- What is being asked -
Would you copy out the whole listing exactly as given?

- Exercise inputs -
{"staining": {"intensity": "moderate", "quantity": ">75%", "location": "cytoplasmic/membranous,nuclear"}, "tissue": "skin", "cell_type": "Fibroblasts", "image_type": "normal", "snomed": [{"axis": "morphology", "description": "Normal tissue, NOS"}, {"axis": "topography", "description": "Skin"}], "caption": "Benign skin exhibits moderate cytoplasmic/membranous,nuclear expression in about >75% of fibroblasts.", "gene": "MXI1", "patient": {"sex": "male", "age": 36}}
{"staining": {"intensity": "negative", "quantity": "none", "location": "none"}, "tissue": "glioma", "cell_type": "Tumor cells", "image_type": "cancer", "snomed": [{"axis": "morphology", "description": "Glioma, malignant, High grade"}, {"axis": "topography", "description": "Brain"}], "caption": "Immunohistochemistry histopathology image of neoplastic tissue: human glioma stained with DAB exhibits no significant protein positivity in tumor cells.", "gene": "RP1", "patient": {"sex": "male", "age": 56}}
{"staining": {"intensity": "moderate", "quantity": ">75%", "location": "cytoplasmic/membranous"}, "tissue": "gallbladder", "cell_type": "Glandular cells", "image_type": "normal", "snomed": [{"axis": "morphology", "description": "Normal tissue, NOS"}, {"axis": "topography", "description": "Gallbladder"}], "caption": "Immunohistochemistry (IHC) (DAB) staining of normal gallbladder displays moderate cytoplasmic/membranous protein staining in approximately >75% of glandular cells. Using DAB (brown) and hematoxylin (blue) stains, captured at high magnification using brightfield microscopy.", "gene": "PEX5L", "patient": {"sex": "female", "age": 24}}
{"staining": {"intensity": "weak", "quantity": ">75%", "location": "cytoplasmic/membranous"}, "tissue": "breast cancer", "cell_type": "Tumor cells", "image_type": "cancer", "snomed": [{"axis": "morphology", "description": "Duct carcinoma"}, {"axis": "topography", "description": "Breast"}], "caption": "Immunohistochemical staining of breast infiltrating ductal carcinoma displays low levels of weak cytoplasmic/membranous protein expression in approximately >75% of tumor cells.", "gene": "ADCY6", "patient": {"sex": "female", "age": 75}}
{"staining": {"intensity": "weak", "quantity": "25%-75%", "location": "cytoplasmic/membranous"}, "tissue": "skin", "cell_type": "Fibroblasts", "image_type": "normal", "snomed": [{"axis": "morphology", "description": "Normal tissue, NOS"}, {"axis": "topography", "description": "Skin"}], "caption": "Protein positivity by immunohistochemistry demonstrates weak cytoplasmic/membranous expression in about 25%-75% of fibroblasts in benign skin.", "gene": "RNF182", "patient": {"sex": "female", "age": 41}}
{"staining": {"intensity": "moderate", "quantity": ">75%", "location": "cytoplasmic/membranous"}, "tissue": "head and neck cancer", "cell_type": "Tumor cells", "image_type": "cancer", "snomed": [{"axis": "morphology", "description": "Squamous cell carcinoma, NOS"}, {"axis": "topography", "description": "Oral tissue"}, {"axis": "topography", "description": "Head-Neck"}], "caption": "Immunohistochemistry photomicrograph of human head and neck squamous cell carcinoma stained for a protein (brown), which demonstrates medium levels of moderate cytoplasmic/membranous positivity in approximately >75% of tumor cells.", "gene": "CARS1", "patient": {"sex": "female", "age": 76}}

- Result of this task -
{"staining": {"intensity": "moderate", "quantity": ">75%", "location": "cytoplasmic/membranous,nuclear"}, "tissue": "skin", "cell_type": "Fibroblasts", "image_type": "normal", "snomed": [{"axis": "morphology", "description": "Normal tissue, NOS"}, {"axis": "topography", "description": "Skin"}], "caption": "Benign skin exhibits moderate cytoplasmic/membranous,nuclear expression in about >75% of fibroblasts.", "gene": "MXI1", "patient": {"sex": "male", "age": 36}}
{"staining": {"intensity": "negative", "quantity": "none", "location": "none"}, "tissue": "glioma", "cell_type": "Tumor cells", "image_type": "cancer", "snomed": [{"axis": "morphology", "description": "Glioma, malignant, High grade"}, {"axis": "topography", "description": "Brain"}], "caption": "Immunohistochemistry histopathology image of neoplastic tissue: human glioma stained with DAB exhibits no significant protein positivity in tumor cells.", "gene": "RP1", "patient": {"sex": "male", "age": 56}}
{"staining": {"intensity": "moderate", "quantity": ">75%", "location": "cytoplasmic/membranous"}, "tissue": "gallbladder", "cell_type": "Glandular cells", "image_type": "normal", "snomed": [{"axis": "morphology", "description": "Normal tissue, NOS"}, {"axis": "topography", "description": "Gallbladder"}], "caption": "Immunohistochemistry (IHC) (DAB) staining of normal gallbladder displays moderate cytoplasmic/membranous protein staining in approximately >75% of glandular cells. Using DAB (brown) and hematoxylin (blue) stains, captured at high magnification using brightfield microscopy.", "gene": "PEX5L", "patient": {"sex": "female", "age": 24}}
{"staining": {"intensity": "weak", "quantity": ">75%", "location": "cytoplasmic/membranous"}, "tissue": "breast cancer", "cell_type": "Tumor cells", "image_type": "cancer", "snomed": [{"axis": "morphology", "description": "Duct carcinoma"}, {"axis": "topography", "description": "Breast"}], "caption": "Immunohistochemical staining of breast infiltrating ductal carcinoma displays low levels of weak cytoplasmic/membranous protein expression in approximately >75% of tumor cells.", "gene": "ADCY6", "patient": {"sex": "female", "age": 75}}
{"staining": {"intensity": "weak", "quantity": "25%-75%", "location": "cytoplasmic/membranous"}, "tissue": "skin", "cell_type": "Fibroblasts", "image_type": "normal", "snomed": [{"axis": "morphology", "description": "Normal tissue, NOS"}, {"axis": "topography", "description": "Skin"}], "caption": "Protein positivity by immunohistochemistry demonstrates weak cytoplasmic/membranous expression in about 25%-75% of fibroblasts in benign skin.", "gene": "RNF182", "patient": {"sex": "female", "age": 41}}
{"staining": {"intensity": "moderate", "quantity": ">75%", "location": "cytoplasmic/membranous"}, "tissue": "head and neck cancer", "cell_type": "Tumor cells", "image_type": "cancer", "snomed": [{"axis": "morphology", "description": "Squamous cell carcinoma, NOS"}, {"axis": "topography", "description": "Oral tissue"}, {"axis": "topography", "description": "Head-Neck"}], "caption": "Immunohistochemistry photomicrograph of human head and neck squamous cell carcinoma stained for a protein (brown), which demonstrates medium levels of moderate cytoplasmic/membranous positivity in approximately >75% of tumor cells.", "gene": "CARS1", "patient": {"sex": "female", "age": 76}}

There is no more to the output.